L’Aveu est le
second film hollywoodien de Douglas Sirk mais constitue un vrai projet
personnel puisque le réalisateur envisageait déjà en Allemagne cette adaptation
d’un roman d’Anton Tchekhov. C’est une période d’assimilation au système
hollywoodien pour Sirk qui le conduira à la grande période des mélodrames
Universal des années 50. En attendant, il se démène dans des productions moins
nanties et/ou constituant de délicieuses curiosités en regard de son œuvre à
venir comme l’excellent Scandale à Paris
(1946). L’Aveu par son sujet et le
traitement qu’en fait Sirk l’éloigne de l’imagerie des mélos technicolor
flamboyants auxquels on l’associe, tout en s’inscrivant dans une veine plus
intimiste souvent en noir et blanc d’œuvres poignantes et sobres comme All I desire (1953) ou Demain est un autre jour (1956) -
l’équilibre entre grand élans romanesques et tonalité feutrée se trouvant dans Tout ce que le ciel permet (1955) et La Ronde de l’aube (1958).

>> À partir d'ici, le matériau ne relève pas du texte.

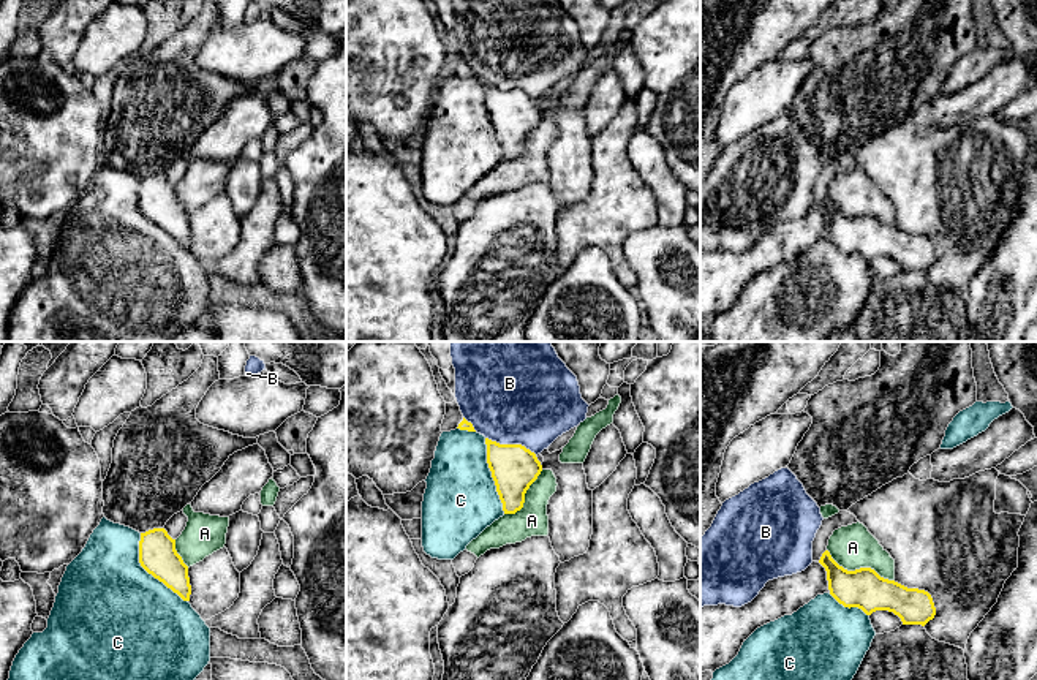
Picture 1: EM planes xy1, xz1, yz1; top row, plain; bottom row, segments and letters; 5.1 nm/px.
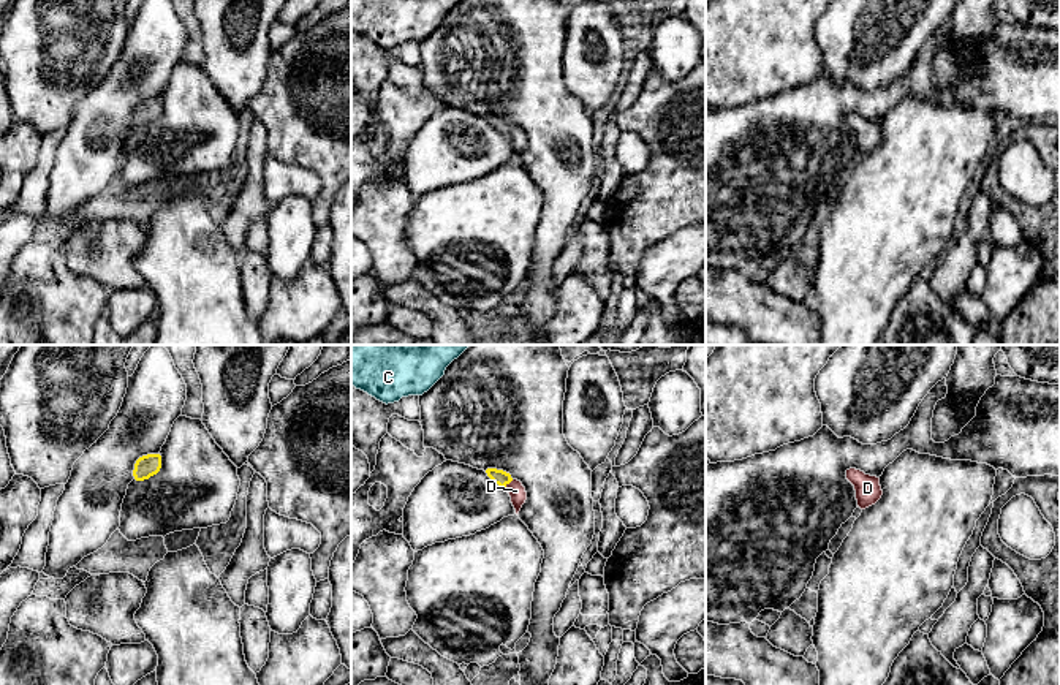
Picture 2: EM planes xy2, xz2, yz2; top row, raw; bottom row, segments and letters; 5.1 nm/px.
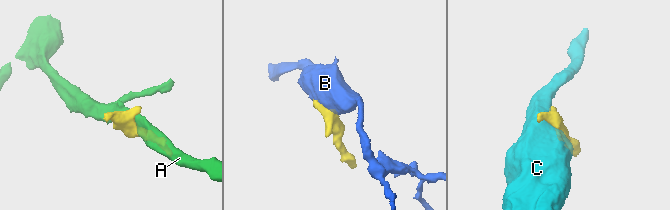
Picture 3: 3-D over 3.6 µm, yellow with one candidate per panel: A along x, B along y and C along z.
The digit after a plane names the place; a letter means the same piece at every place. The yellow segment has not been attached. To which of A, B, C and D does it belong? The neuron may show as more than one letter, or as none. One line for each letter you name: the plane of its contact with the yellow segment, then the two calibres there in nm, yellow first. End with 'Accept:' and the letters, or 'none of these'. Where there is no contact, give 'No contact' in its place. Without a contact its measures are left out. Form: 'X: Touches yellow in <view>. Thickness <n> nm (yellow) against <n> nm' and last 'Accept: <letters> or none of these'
D: Touches yellow in xz2. Thickness 80 nm (yellow) against 90 nm
Accept: D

Dans la Russie désormais communiste de 1919, le manuscrit de
Fedor Petroff (George Sanders) se retrouve entre les mains de son ancienne
fiancée et nous replonge dans un drame vieux de sept ans. Fedor alors juge d’instruction
de province, tombe sous le charme de la vénéneuse et ambitieuse paysanne Olga
(Linda Darnell). Les inégalités de cette Russie encore tsariste se révèlent
sous diverses formes. La frivolité et la désinvolture des nantis envers les
démunis s’incarnent à travers le comte Volsky (Edward Everett Horton) où de la
femme de chambre à trousser au contremaître moqué Urbenin (Hugo Haas), les
pauvres ne sont que sources de soumission et d’amusement.
Cette cruauté culmine
lors de la scène de mariage d’Urbenin et Olga qu’accueille dans une fausse
magnanimité Volsky, le vrai but étant de s’amuser de la promiscuité entre ses
amis nobles et la plèbe. Cela crée dès lors des comportements tout aussi
extrême chez les pauvres, la détermination d’Olga d’échapper à sa condition
étant sans failles. Si cette lutte à tout prix contre le dénuement est au cœur de
l’œuvre de Tchekhov, elle rejoint aussi les thèmes de Douglas Sirk puisqu’Olga
préfigure en plus néfaste l’héroïne noire de Mirage de la vie (1959). Seul Fedor semble doté d’un vrai sens
moral mais c’est le désir fiévreux d’Olga qui le perdra jusqu’à une trahison et
sordide acte passionnel.
Formellement nous sommes loin du lyrisme que déploiera par
la suite Sirk. Cela est certes une question de moyens mais pas que. Le rythme
et l’atmosphère renvoient à une production européenne plus qu’hollywoodienne
dans le décorum austère et même lors des étreintes entre Fedor et Olga, tout
érotisme et sensualité étant réduits à leur plus simple expression – une comble
avec la présence d’une Linda Darnell. C’est comme si la noirceur d’âme des
personnages empêchaient toute imagerie éclatante même pour nourrir le drame.
L’équipe
du film en grande partie composée de migrants germaniques est pour beaucoup
dans ce ton singulier : Seymour Nebenzal producteur européen emblématique (M le maudit (1931) de Fritz Lang, Loulou (1929) et L’Atlantide (1932) de Pabst…) installé aux Etats-Unis ou encore le
directeur photo Eugen Schüfftan (des petites choses comme Les Nibelungen (1924), Metropolis
(1927) ou Quai des brumes (1938) au
C.V.). Le scénario de Douglas Sirk avec l’ajout d’un prologue et épilogue dans
la Russie bolchévique dessine à la fois des avancées (la fiancée accédant à un
haut poste d’éditrice) et un point de non-retour chargé de noirceur dans ce
monde changeant, appuyant la lâcheté de ces privilégiés déchus.